Prevention or treatment; quality improvement
• Random allocation of participants to interventions
• Outcome measures of known or probable clinical importance for ³ 80% of
the participants who entered the investigation.
Diagnosis
• Inclusion of a spectrum of participants, some (but not
all) of whom have the disorder of derangement of interest
• Each participant must receive the new test and the diagnostic standard test
• Either an objective diagnostic standard or a contemporary clinical
diagnostic standard with demonstrably reproducible criteria for any
subjectively interpreted component
• Interpretation of the test
without knowledge of the diagnostic standard result
• Interpretation
of the diagnostic standard without knowledge of the test result.
Prognosis
• An inception cohort of persons, all initially free of the
outcome of interest
• Follow-up of ³ 80% of patients until the
occurrence of either a major study end point or the end of the study.
Causation
• Observations concerning the relation between exposures and
putative clinical outcome
• Prospective data collection with clearly
identified comparison group(s) for those at risk for the outcome of
interest (in descending order of preference from randomised controlled
trials, quasi-randomised controlled trials, nonrandomised controlled
trials, cohort studies with case by case matching or statistical
adjustment to create comparable groups, to nested case control
studies)
• Masking of observers of outcomes to exposures (this
criterion is assumed to be met if the outcome is objective).
Economics of health care programmes or intervention
• The economic
question must compare alternative courses of action in real or
hypothetical patients
• The alternative diagnostic or therapeutic
services or quality improvement strategies must be compared on the
basis of both the outcomes they produce (effectiveness) and the
resources they consume (costs)
• Evidence of effectiveness must come
from a study (or studies) that meets criteria for diagnosis,
treatment, quality assurance, or review articles
• Results should be
presented in terms of the incremental or additional costs and outcomes
incurred and a sensitivity analysis should be done.
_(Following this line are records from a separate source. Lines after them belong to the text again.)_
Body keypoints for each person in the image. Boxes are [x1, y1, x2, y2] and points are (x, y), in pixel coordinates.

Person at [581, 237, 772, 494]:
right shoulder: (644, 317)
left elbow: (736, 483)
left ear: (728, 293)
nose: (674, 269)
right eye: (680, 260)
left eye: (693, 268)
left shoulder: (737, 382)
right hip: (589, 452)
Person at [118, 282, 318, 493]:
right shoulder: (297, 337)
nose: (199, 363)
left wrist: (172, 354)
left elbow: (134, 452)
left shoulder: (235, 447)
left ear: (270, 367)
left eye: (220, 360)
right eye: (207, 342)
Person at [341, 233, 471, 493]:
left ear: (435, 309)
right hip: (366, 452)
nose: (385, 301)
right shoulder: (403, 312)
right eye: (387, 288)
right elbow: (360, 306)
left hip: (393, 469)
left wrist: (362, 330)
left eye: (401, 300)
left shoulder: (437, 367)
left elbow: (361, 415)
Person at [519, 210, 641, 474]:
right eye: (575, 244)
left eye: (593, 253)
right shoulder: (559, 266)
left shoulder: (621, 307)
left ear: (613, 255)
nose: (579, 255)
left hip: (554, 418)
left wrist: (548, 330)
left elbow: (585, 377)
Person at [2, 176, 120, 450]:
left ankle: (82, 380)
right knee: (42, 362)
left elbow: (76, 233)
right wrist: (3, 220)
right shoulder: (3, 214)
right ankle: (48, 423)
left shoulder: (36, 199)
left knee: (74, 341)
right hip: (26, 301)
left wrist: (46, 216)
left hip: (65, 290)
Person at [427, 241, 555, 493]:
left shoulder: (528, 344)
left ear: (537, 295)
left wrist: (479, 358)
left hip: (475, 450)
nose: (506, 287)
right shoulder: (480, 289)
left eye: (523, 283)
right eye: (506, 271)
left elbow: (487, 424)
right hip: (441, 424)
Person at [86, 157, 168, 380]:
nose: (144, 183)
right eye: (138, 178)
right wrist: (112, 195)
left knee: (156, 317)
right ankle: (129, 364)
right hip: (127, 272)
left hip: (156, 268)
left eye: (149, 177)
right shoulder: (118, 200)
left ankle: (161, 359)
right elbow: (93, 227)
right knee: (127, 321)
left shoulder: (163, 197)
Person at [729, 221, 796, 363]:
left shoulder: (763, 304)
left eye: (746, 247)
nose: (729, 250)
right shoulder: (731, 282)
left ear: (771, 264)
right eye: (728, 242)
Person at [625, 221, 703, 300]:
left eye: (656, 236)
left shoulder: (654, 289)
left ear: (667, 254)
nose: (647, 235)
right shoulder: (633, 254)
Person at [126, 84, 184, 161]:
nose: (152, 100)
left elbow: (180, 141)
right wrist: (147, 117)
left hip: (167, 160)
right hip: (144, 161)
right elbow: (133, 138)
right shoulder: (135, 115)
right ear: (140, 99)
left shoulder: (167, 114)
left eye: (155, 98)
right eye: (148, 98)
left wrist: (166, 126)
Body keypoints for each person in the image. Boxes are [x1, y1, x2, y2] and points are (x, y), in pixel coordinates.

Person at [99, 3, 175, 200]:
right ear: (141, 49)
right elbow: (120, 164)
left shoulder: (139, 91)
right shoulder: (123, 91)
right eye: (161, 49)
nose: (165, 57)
Clinical prediction guides
• The guide must be generated in 1 set of
patients (training set) and validated in an independent set of real
not hypothetical patients (test set), and must pertain to treatment,
diagnosis, prognosis, or causation.
Differential diagnosis
• A cohort of patients who present with a
similar, initially undiagnosed but reproducibly defined clinical
problem
• Clinical setting is explicitly described
• Ascertainment of
diagnosis for 80% of patients using a reproducible diagnostic workup
strategy and follow up until patients are diagnosed or follow up of 1
month for acute disorders or
• ³1 year for chronic or relapsing
disorders.
Systematic reviews
• The clinical topic being reviewed must be clearly
stated; there must be a description of how the evidence on this topic
was tracked down, from what sources, and with what inclusion and
exclusion criteria
• ³1 article included in the review must meet the
above-noted criteria for treatment, diagnosis, prognosis, causation,
quality improvement, or the economics of health care programmes.
Source: Purpose and procedure
That does not mean that every paper which fails to pass these filters is terrible or useless.
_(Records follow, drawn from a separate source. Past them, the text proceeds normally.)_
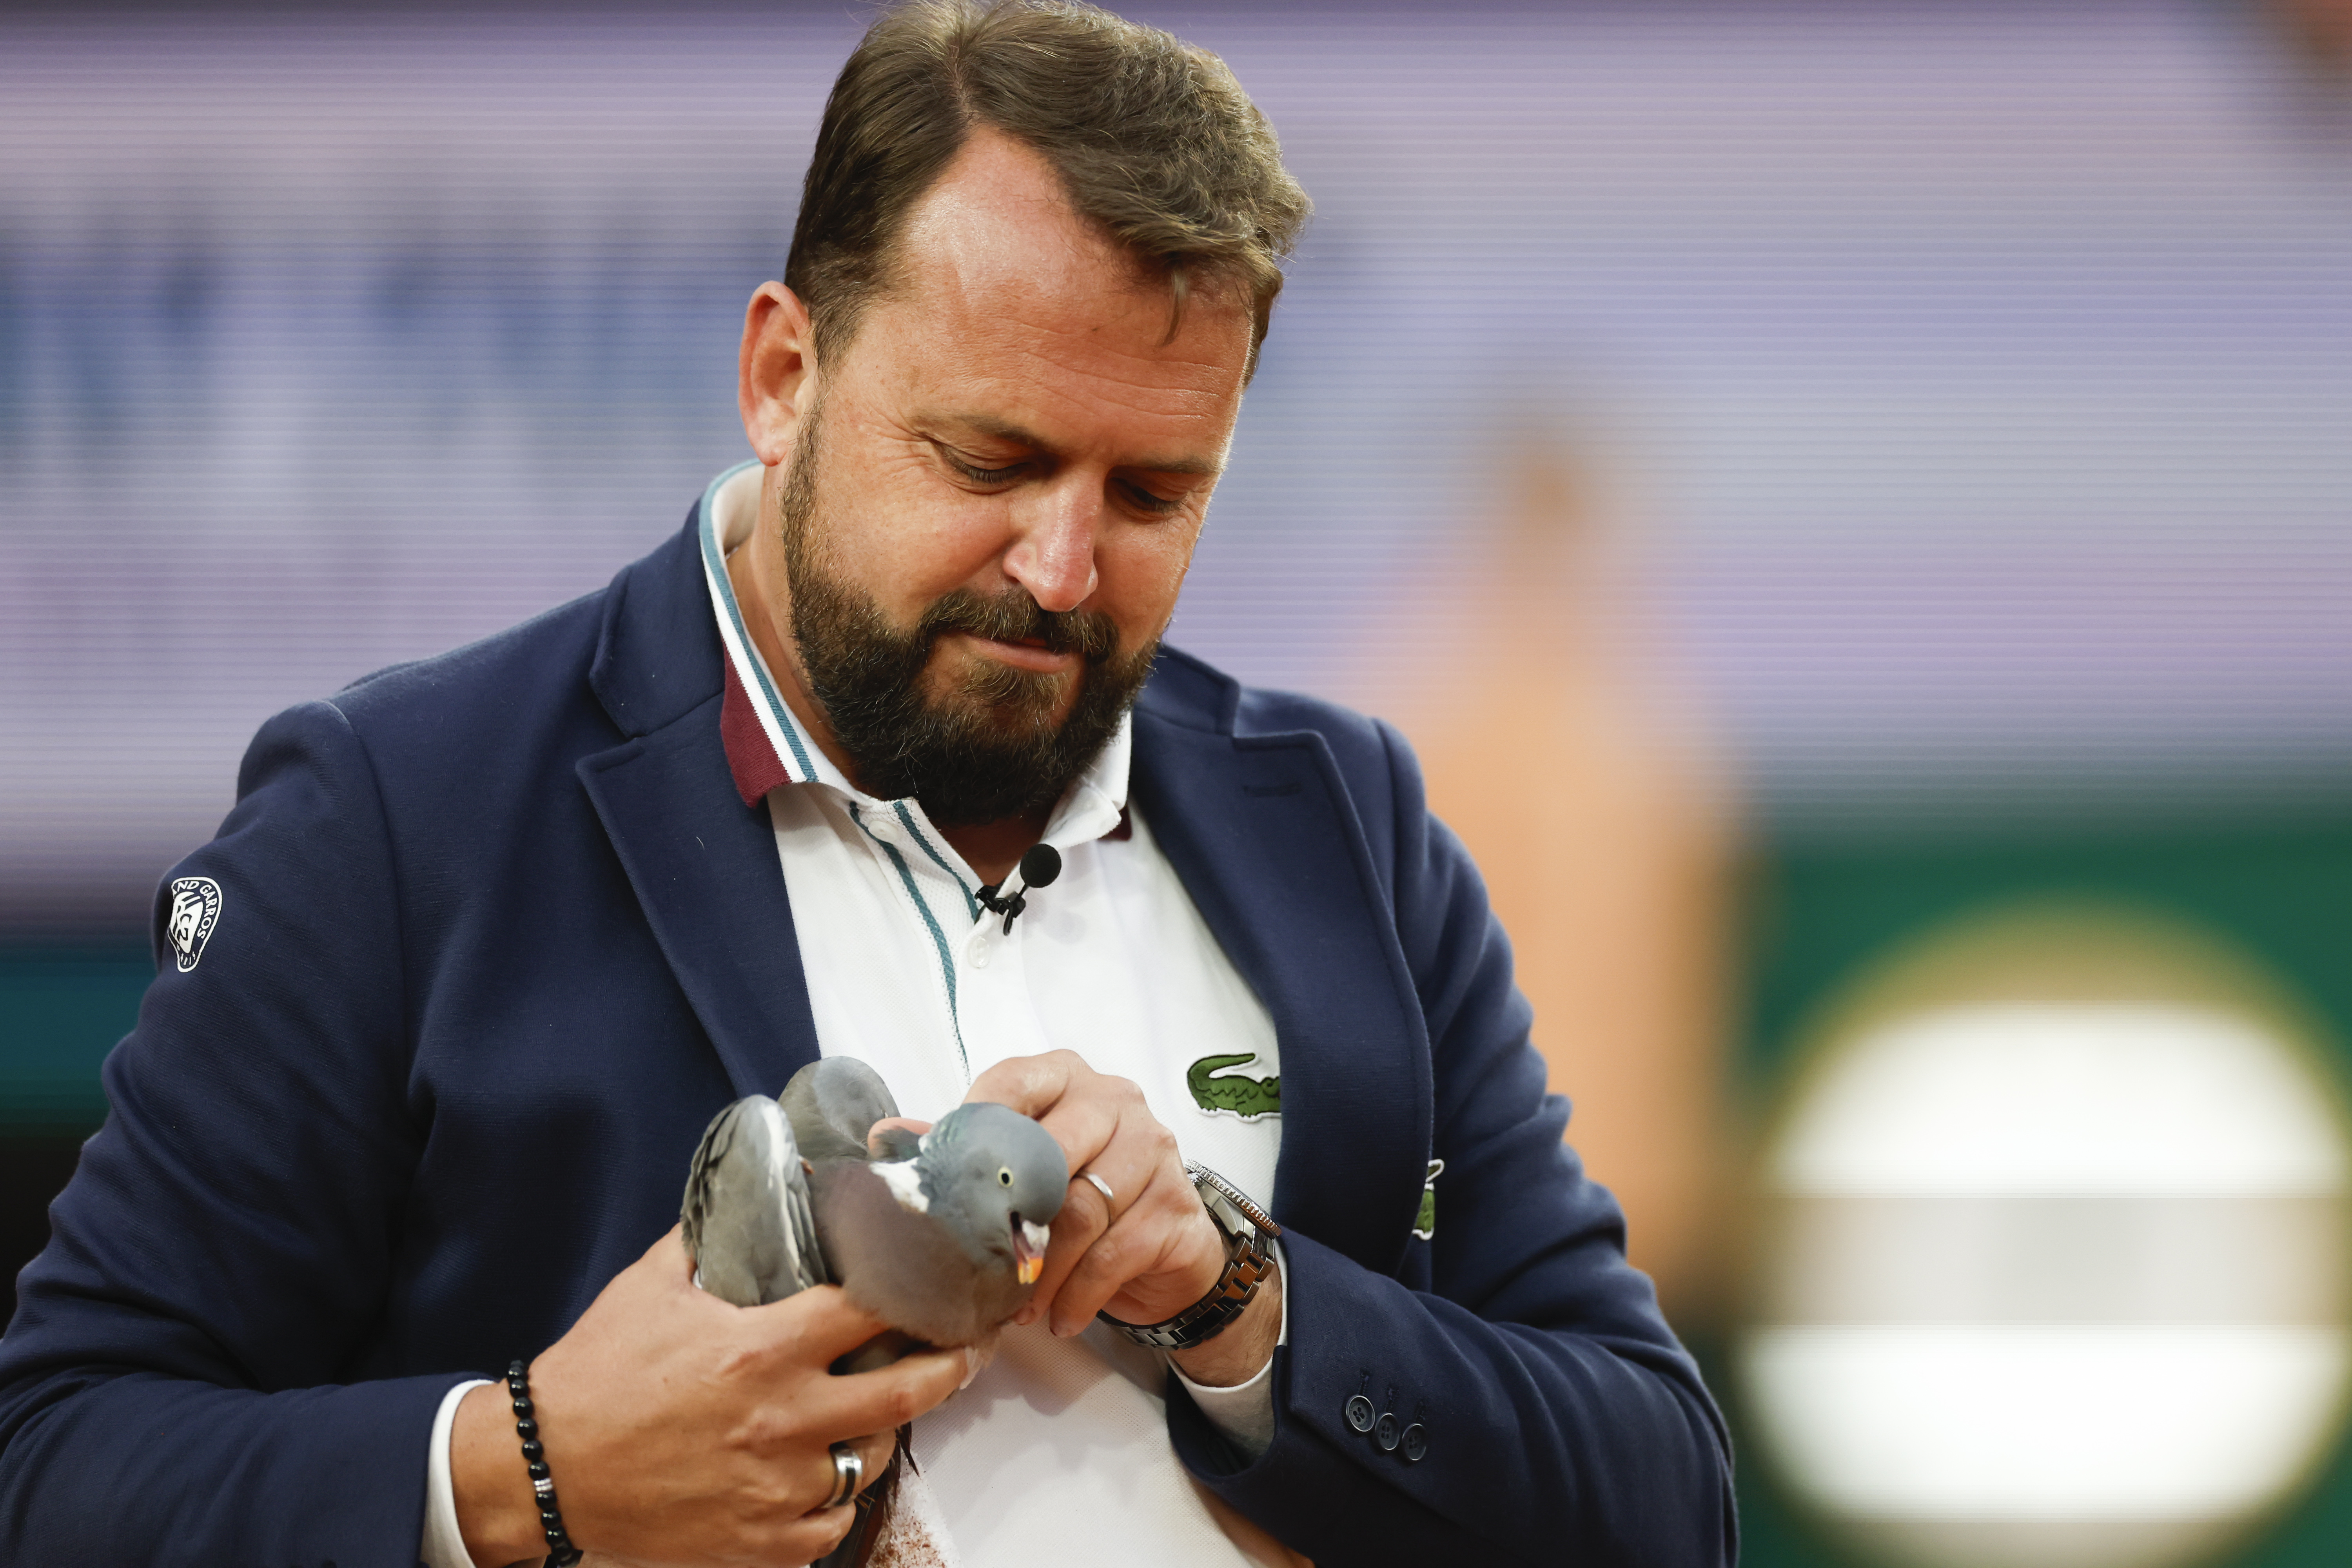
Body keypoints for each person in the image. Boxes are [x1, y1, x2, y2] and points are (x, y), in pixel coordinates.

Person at [0, 3, 1735, 1564]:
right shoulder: (391, 818)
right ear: (782, 373)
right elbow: (63, 1461)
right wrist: (524, 1469)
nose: (1061, 567)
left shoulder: (1340, 817)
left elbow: (1662, 1493)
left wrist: (1239, 1294)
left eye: (1153, 494)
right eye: (988, 458)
A paper may still be informative or useful but they may be harder to parse, harder to compare to each other results or the subject being studied may render it impossible to meet the criteria above.
For example a paper which is simply a case study of an individual patient with a rare form of brain damage may be quite informative to neurologists but there's no way you could ethically randomly brain damage a cohort of people.
These filters simply allow us to find the ones which are the most informative and most easily used in combination with other data. They might be described as the most systematically useful but they're not the only useful ones.